Cameroun : crise des agréments miniers, l’or artisanal en péril

Le secteur de l’or artisanal au Cameroun traverse une période critique. La Société nationale des mines (SONAMINES), organe public chargé de la commercialisation de l’or et du diamant, a décidé de suspendre la délivrance ainsi que le renouvellement de certains agréments attribués aux bureaux d’achats. Cette mesure, loin de stabiliser la filière, exacerbe les tensions et cristallise l’indignation du Syndicat national des promoteurs des bureaux d’achats des diamants, de l’or et des orpailleurs du Cameroun (SYNAPROBADIOCAM).

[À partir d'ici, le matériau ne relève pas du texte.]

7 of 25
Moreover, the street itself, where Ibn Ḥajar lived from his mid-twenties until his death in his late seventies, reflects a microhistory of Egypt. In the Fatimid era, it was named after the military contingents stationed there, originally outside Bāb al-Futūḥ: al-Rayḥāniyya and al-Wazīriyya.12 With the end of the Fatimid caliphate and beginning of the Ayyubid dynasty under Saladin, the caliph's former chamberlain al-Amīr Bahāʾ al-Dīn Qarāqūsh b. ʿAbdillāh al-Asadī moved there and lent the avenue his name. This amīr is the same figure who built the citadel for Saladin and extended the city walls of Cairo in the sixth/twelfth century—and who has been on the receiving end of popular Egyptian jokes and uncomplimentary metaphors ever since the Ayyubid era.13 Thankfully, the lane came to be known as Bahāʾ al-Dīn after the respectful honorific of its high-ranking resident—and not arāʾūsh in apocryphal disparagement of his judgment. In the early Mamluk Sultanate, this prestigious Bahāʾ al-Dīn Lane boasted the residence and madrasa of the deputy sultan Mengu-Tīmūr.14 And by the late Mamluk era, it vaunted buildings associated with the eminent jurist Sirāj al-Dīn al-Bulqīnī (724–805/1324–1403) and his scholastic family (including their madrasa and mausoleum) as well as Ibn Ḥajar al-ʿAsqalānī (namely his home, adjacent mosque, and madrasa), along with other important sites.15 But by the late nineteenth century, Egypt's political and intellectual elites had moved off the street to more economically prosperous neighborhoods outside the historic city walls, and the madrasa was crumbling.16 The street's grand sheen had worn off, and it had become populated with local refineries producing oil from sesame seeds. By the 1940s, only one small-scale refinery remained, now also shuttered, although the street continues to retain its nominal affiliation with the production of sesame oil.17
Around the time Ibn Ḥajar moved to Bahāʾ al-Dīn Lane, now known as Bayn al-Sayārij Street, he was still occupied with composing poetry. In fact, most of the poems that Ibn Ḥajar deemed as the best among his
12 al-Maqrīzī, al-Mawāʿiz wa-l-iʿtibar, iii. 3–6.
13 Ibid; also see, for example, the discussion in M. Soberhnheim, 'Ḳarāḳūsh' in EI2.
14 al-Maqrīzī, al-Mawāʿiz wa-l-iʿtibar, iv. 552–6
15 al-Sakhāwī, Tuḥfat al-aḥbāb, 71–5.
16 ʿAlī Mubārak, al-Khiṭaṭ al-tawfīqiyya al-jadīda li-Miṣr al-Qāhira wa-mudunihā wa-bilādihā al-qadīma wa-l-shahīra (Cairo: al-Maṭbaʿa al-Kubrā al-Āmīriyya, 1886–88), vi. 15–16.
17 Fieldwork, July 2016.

Ousmanou Aladji Hamadou, président de ce syndicat, alerte sur les conséquences immédiates de cette décision. Près de 200 bureaux d’achats se retrouvent aujourd’hui dans l’incapacité de se conformer à la réglementation, faute d’agrément valide. Selon lui, cette situation favorise mécaniquement l’émergence de circuits parallèles de commercialisation des métaux précieux extraits sur le sol camerounais.

Un blocage administratif aux conséquences paradoxales

Initialement justifié par la volonté de renforcer le contrôle sur une filière artisanale jugée vulnérable aux dérives, le gel des agréments produit un effet inverse. Privés de débouchés officiels, les orpailleurs et les bureaux d’achats se tournent vers des solutions informelles. L’or produit quitte alors le territoire via des voies non tracées, échappant ainsi à toute fiscalité minière et à toute statistique officielle.

Le syndicat estime que plusieurs centaines d’opérateurs, qu’ils soient déjà installés ou en cours de formalisation, sont touchés par cette mesure. Cette situation les contraint soit à l’inaction, soit à basculer dans l’informel. Les pertes pour les finances publiques camerounaises, bien que difficiles à évaluer, s’ajoutent à un affaiblissement du système de traçabilité que les autorités de Yaoundé s’efforcent pourtant de consolider.

Le Cameroun n’est pas un cas isolé. De nombreux pays d’Afrique centrale, de la République du Congo à la République centrafricaine, font face à des défis similaires. La contrebande transfrontalière, alimentée par des écarts de fiscalité et des zones réglementaires floues, capte une part importante de la production régionale d’or artisanal.

La Sonamines, entre mission stratégique et controverses

Créée pour rationaliser la gestion minière et centraliser la commercialisation des ressources précieuses, la Sonamines occupe une place centrale dans l’organisation du secteur. Elle est chargée de garantir à l’État un droit de préemption sur l’or et le diamant produits, tout en encadrant les relations avec les acteurs privés. Pourtant, dès qu’elle suspend les agréments, l’entreprise publique devient la cible de critiques.

Pour les représentants syndicaux, cette décision a des répercussions en cascade. Elle prive les opérateurs d’un outil essentiel à leur activité et fragilise les orpailleurs, nombreux dans les régions de l’Est, de l’Adamaoua ou du Nord. Sans accès à des débouchés légaux, ces derniers se tournent vers des acheteurs informels, souvent étrangers, qui exportent la ressource sans contribuer à la fiscalité camerounaise.

Formalisation versus informalité : un équilibre à trouver

Le SYNAPROBADIOCAM plaide pour l’ouverture d’un dialogue structuré avec les autorités minières et la Sonamines. Les revendications sont claires : relancer la délivrance des agréments dans un cadre mieux défini, et mettre en place un système de contrôle qui ne pénalise pas les opérateurs légaux. Le syndicat met en avant l’argument économique : la formalisation de 200 bureaux d’achats créerait autant de points de collecte fiscale et de centres de traçabilité pour la filière.

Cette problématique dépasse le simple cadre sectoriel. Elle interroge la stratégie de valorisation des ressources minières camerounaises, alors que le pays cherche à diversifier son économie, historiquement dominée par les hydrocarbures. L’or artisanal, s’il est bien encadré, pourrait devenir un levier majeur pour les recettes publiques et un moteur d’emploi dans les zones rurales.

La balle est désormais dans le camp de la Sonamines et du ministère des Mines. Faut-il lever partiellement le gel des agréments ou, au contraire, durcir les critères d’attribution ? Dans les deux cas, la crédibilité du dispositif national de commercialisation reposera sur la capacité des pouvoirs publics à concilier rigueur réglementaire et efficacité opérationnelle. Les discussions entre le syndicat et les autorités de tutelle se poursuivent activement pour trouver une issue à cette crise.